Hackathon Vaticano è il primo evento organizzato nella città pontificia che ha per protagonisti la tecnologia e le materie umanistiche. Si svolgerà dall’8 all’11 marzo, e vedrà 120 partecipanti lavorare su 3 temi: inclusione sociale, dialogo interreligioso, migranti e rifugiati.

L’idea è nata da uno studente, Jakub Florkiewicz, che ha condiviso il progetto con padre Eric Salobir, fondatore di Optic e segretariato della Comunicazione del Vaticano, e un sacerdote appassionato, padre  Philip Larrey.

Parteciperanno all’iniziativa esperti dell’informatica, da sviluppatori di software a grafici e programmatori.

Hackathon Vaticano: obiettivi e temi del progetto

L’obiettivo di Hackathon Vaticano è quello di facilitare il dialogo tra la tecnologia e le discipline umanistiche. Ed è proprio di questo che si occupa Optic (Order of Preachers for Technology, Information and Communication), una rete di ricerca domenicana di cui padre Eric è uno dei fondatori.

“Non direi che è un’organizzazione religiosa – ha spiegato padre Eric – è un’organizzazione basata sul valore. Alla fin fine, tutto è spirituale, ma l’insegnamento sociale cattolico è mirato solo a migliorare la dignità dell’essere umano nella società e nell’economia”.

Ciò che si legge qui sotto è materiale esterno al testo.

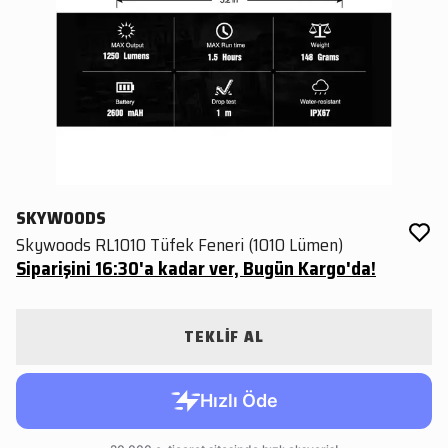
SKYWOODS
Skywoods RL1010 Tüfek Feneri (1010 Lümen)
Siparişini 16:30'a kadar ver, Bugün Kargo'da!
TEKLİF AL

“Questo significa aiutare le persone a trovare la loro strada nell’economia e nella società. Le persone di discipline umanistiche e tecnologiche non si incontrano mai, nemmeno nelle università. Abbiamo creato questo luogo per favorire quel dialogo” – ha aggiunto.

Lo confermano anche le parole di Jakub Florkiewicz, che apre Hackathon Vaticano alle menti di ogni etnia e religione, dai musulmani agli ebrei, fino agli oratori della Cisgiordania, per promuovere confronto e cooperazione nella città pontificia. “Mescoliamo gli invitati in team estremamente diversi, che lavorano su problemi che ci interessano” ha spiegato Florkiewicz.